30 September 2006

Our Torturers

So, Americans are going to start torturing prisoners to gather "intelligence." Actually, you'll have to excuse me, for that is not quite right. We are going to start admittedly, brazenly torturing prisoners as a matter of public policy, rather than doing so surreptitiously. There are so many things wrong with that policy it is difficult to know where to begin. I thought that it would be appropriate to start with a passage from Jacobo Timmerman, Prisoner without a Name, Cell Without a Number, which is apprently out of print. Timmerman (1923-1999) was a prominent Argentine journalist and editor who was imprisoned by the Argentinian junta during their "dirty war" against subversion. He was imprisoned for thirty months without charges, while his family did not know where or why he was being held. And he was repeatedly tortured. Here is how he reflects on his experience:

"One might logically assume that I knew it all, knew what a political prisoner was, how he suffered in jail, the things a tortured man felt. But I knew nothing. And its impossible to convey what I now know.

In the long months of confinement, I often thought of how to transmit the pain that a tortured person undergoes. And always I concluded that it was impossible.
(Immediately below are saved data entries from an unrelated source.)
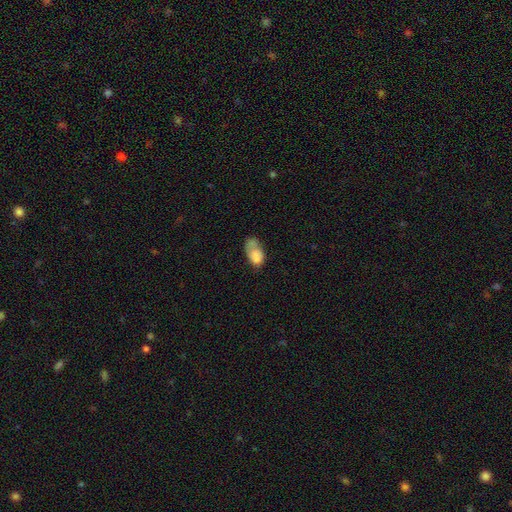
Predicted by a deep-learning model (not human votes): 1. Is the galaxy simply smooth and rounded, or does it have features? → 73% smooth, 18% featured or disk, 9% star or artifact.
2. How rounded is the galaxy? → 88% in between, 9% round, 2% cigar-shaped.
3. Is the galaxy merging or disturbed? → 27% none, 25% minor disturbance, 25% merger, 23% major disturbance.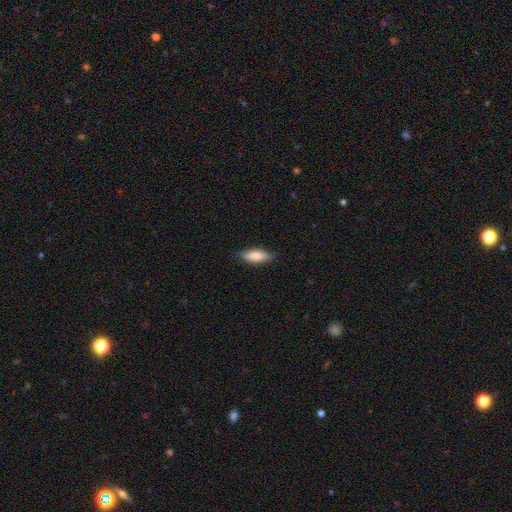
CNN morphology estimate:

It is pain without point of reference, revelatory symbols or clues to serve as indicators.

A man is shunted so quickly from one world to another that he’s unable to tap a reserve of energy so as to confront this unbridled violence. That is the first phase of torture: to take a man by surprise, without allowing him any reflex defense, even psychological. A man’s hands are shackled behind him, his eyes blindfolded. No one says a word. Blows are showered upon him. He’s placed on the ground and someone counts to en, but he’s not killed. A man is then led to what may be a canvas bed, or a table, striped, doused with water, tied to the ends of the bed or table, arms outstretched. And the application of electric shock begins. The amount of electricity transmitted by the electrodes - or whatever they’re called - is regulated so that it merely hurts, or burns, or destroys. It’s impossible to shout - you howl. At the onset of this long human howl, someone with soft hands supervises your heart, someone sticks his hand into your mouth and pulls your tongue out of it in order to prevent this man from choking. Someone places a piece of rubber in the man’s mouth to prevent him from biting his tongue or destroying his lips. A brief pause. And then it starts all over again. With insults this time. A brief pause. And then questions. A brief pause. And then words of hope. A brief pause. And then questions.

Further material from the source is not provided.